For actually-good tech, you want our NotAwfulTech community
From Re-evaluating GPT-4’s bar exam performance (linked in the article):
Ohhh, that is sneaky!
What I find delightful about this is that I already wasn't impressed! Because, as the paper goes on to say
And here I was thinking it not getting a perfect score on multiple-choice questions was already damning. But apparently it doesn't even get a particularly good score!
Why is that a criticism? This is how it works for humans too: we study, we learn the stuff, and then try to recall it during tests. We've been trained on the data too, for neither a human nor an ai would be able to do well on the test without learning it first.
This is part of what makes ai so "scary" that it can basically know so much.
Because a machine that "forgets" stuff it reads seems rather useless... considering it was a multiple choice style exam and, as a machine, Chat GPT had the book entirely memorized, it should have scored perfect almost all the time.
I feel like this exposes a fundamental misunderstanding of how LLMs are trained.

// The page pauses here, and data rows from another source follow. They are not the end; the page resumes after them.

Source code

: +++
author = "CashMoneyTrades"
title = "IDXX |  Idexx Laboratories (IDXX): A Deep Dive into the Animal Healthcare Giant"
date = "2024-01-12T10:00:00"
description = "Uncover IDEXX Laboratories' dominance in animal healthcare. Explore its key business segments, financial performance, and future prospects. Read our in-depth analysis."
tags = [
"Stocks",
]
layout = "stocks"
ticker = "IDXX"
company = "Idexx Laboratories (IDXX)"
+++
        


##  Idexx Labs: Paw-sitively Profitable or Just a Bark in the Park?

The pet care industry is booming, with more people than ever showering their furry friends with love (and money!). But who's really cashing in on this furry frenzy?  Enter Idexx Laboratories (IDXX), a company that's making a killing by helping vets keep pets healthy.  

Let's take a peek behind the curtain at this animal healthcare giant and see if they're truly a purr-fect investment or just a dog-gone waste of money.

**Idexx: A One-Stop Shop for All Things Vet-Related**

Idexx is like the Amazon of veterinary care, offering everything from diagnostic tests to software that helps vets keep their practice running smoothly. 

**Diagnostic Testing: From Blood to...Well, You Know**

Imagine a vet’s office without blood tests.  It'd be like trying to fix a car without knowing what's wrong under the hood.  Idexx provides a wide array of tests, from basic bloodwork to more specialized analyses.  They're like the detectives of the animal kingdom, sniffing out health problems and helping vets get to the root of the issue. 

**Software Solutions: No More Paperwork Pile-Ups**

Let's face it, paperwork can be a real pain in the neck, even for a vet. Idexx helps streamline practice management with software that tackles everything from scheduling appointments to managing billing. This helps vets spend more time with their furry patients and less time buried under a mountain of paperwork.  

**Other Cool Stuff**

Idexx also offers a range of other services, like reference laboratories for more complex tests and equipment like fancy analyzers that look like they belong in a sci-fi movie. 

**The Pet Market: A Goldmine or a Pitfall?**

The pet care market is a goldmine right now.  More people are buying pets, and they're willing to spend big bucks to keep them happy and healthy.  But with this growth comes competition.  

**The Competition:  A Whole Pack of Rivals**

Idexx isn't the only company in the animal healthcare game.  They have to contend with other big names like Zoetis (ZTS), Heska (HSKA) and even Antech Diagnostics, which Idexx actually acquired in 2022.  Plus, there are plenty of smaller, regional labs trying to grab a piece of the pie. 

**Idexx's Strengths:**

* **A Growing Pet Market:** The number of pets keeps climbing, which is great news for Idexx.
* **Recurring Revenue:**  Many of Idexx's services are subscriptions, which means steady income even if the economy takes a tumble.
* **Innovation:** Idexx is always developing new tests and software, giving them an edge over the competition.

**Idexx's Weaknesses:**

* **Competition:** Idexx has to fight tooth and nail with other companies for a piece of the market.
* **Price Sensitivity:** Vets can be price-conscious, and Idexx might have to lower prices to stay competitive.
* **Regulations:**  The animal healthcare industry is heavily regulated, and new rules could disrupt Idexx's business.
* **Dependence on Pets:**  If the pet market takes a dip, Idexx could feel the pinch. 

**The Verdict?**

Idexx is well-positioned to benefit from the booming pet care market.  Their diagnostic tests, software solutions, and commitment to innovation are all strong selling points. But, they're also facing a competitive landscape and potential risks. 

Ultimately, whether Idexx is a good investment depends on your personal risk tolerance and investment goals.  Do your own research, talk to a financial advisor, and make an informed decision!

They're auto complete machines. All they fundamentally do is match words together. If it was trained on the answers and still couldn't reproduce the correct word matches, it failed.
You have the energy to spread misinformation and spam downvotes, how about an intelligent response instead?
How about I ban you for being obnoxious instead?
I like them rules you got here
"don't come into our loungeroom and piss on the floor" should be simple and obvious, and yet
@dgerard @TachyonTele that rug really tied the room together, man
how about fuck off
They aren't auto complete machines, they are neural networks. Why are you trying to explain it when you clearly don't have the first idea of how things work?
the very funny thing is, all of the garden variety free text autocomplete systems I’ve worked with have been implemented using neural nets. it’s not like it’s a particularly new or novel approach. but surely the AI bros coming into this thread know that and they’re not just regurgitating buzzwords, right?
Don't worry friend, you are correct.
Edit: Lets see some intelligent responses rather than downvotes. Bunch off teens majoring in "AI".